▶ _What needs to be done_: In the Easter brunch passage, copy out the stretch from "The rest of" through "me.  Thank you.", substituting "turkey" for "ham".

▶ _Exercise text_:
####
The rest of the day made me long for the days when the kids were young and the only thing they expected from Easter was an egg hunt in the back yard.  Now they asked if I had prepared mimosas.  Really?  No.  I have orange juice, though.  The two older girls had to leave early for work, and I thought brunch meant a spinach tart, and a quiche.  "Why all the egg dishes?  Where's the ham.  The potatoes."  It just went downhill.  No joy.  Just complaints at the table.  The table wasn't set properly.  The coffee didn't have the right amount of cream.  The cookies were burnt.  All I heard were strange noises coming from people I didn't recognize.  The girls left for work.  My son came in the kitchen and hugged me.  REALLY hugged me.  Thank you.
####
▶ _Data listing_:

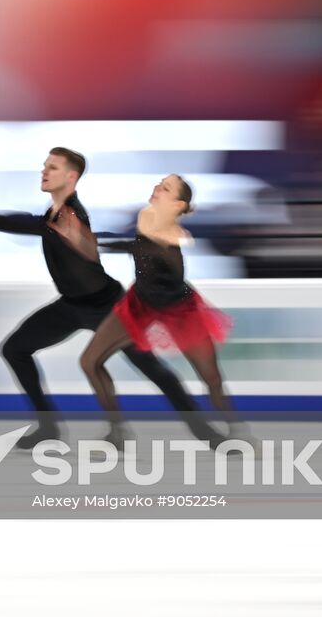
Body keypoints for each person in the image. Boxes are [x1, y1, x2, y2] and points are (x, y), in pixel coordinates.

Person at [0, 148, 221, 449]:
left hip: (109, 306)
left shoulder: (72, 213)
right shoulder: (54, 216)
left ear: (71, 176)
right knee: (14, 349)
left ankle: (206, 433)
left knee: (154, 371)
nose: (44, 171)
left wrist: (83, 242)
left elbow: (85, 243)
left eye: (52, 167)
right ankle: (48, 428)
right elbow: (28, 223)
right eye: (44, 166)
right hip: (71, 306)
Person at [50, 173, 244, 448]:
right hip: (140, 303)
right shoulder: (146, 215)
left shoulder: (175, 241)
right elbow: (130, 246)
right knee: (89, 361)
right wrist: (80, 238)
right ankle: (117, 433)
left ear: (177, 205)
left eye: (165, 188)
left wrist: (90, 240)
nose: (156, 188)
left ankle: (238, 430)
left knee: (211, 378)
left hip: (179, 309)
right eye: (160, 183)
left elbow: (144, 253)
####
▶ _Your response_:
The rest of the day made me long for the days when the kids were young and the only thing they expected from Easter was an egg hunt in the back yard.  Now they asked if I had prepared mimosas.  Really?  No.  I have orange juice, though.  The two older girls had to leave early for work, and I thought brunch meant a spinach tart, and a quiche.  "Why all the egg dishes?  Where's the turkey.  The potatoes."  It just went downhill.  No joy.  Just complaints at the table.  The table wasn't set properly.  The coffee didn't have the right amount of cream.  The cookies were burnt.  All I heard were strange noises coming from people I didn't recognize.  The girls left for work.  My son came in the kitchen and hugged me.  REALLY hugged me.  Thank you.